SINGAPORE: Secondary 2 students at Manjusri Secondary School had a new English teacher last month. 

When the students handed in their work, the teacher could attend to them all at the same time and simultaneously give each student personalised feedback. The teacher even posed each of them different questions to help them revise and improve their work.

Obviously, a human teacher cannot be in more than one place at one time. But ChatGPT can. 

In the English lesson for Secondary 2 G3 students that CNA attended on Jan 31, students asked ChatGPT for feedback on a paragraph that they had each written. The paragraph was based on three types of persuasive appeals – pathos, ethos and logos – that they learnt in a previous lesson. 

Before starting the exercise, (human) English teacher Erica Reyes Rodriguez took them through the lesson objectives and asked: “Why do we ask ChatGPT to give us feedback through questions instead of asking it to edit our work for us?” 

A few students already knew the answer: “So that we can learn how to improve on our own.” 

Pleased with the response, Ms Rodriguez reminded the 13- to 14-year-olds that the questions from ChatGPT were meant to help them further their thinking. 

The students were given specific prompts to key into ChatGPT to set the tone for the feedback. 

“You are a master teacher teaching English in Singapore for Secondary 2 Express students. I will provide you with details about my task, and it will be your job to respond with feedback to my answer,” the first prompt read. 
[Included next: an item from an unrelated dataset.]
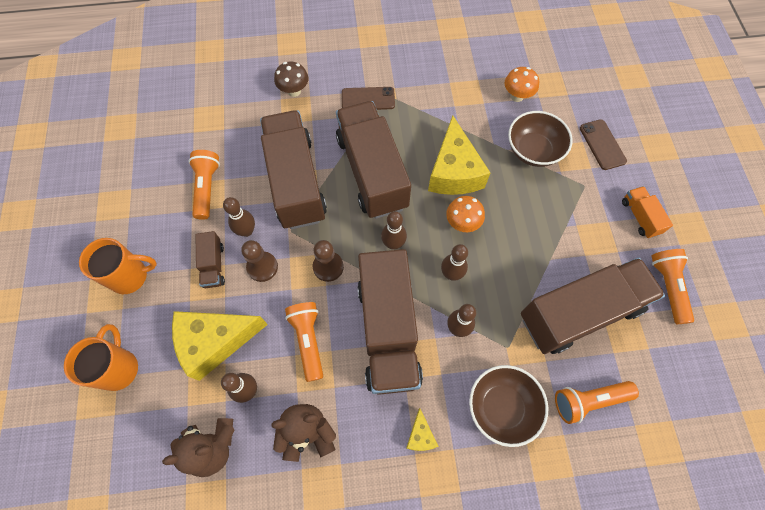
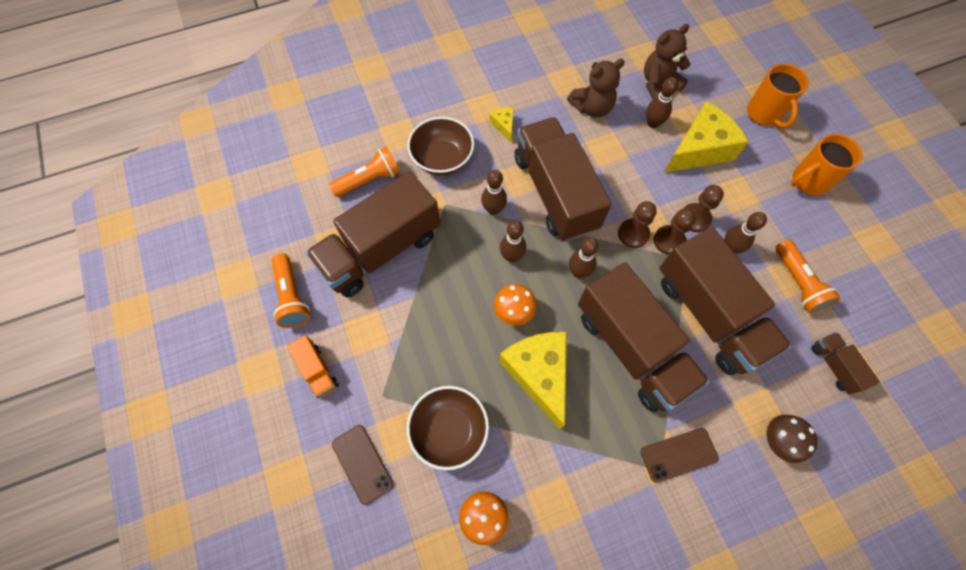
camera: 165 degrees right, 0 degrees up
brown truck [195,231,225,288] -> brown truck moved to [811,332,880,395]
orange flashlight [285,302,323,382] -> none
none -> brown pawn [653,209,696,255]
Students asked for feedback through metacognitive questions – focused on reasoning and thinking skills – to help them revise their drafts. 

Students also told ChatGPT about the topic: To persuade others to agree or disagree that teenagers are careless with their diet. They asked the chatbot to present the information in a table, highlighting specific sentences that need revision and questions that will improve their work. 

Ms Rodriguez and Ms Faith Ong, another teacher who joined in to observe the lesson, left the students to their own devices but occasionally checked in on their progress. After they got their respective questions from ChatGPT, students were told to choose ones that addressed an area of weakness in their original answer or provided something specific to work on. 

The students then picked out two questions they wanted to use to improve their original paragraphs and had to justify why they chose them, before rewriting their work. 

Enzo Sembiring Kembaren, 13, who told a personal story of adding extra salt to his fast-food meal, picked: “How can you enhance the emotional appeal of your personal experience to make it more relatable and impactful to your readers?” 

This question would help improve his story and increase the impact on a teenage reader, he thought. 

Enzo used this question to rework his draft, going into deep detail about how he could feel his heart pumping like a jackhammer and poison flowing to his brain, a far more dramatic retelling than his original piece. His classmates chortled at the additional details.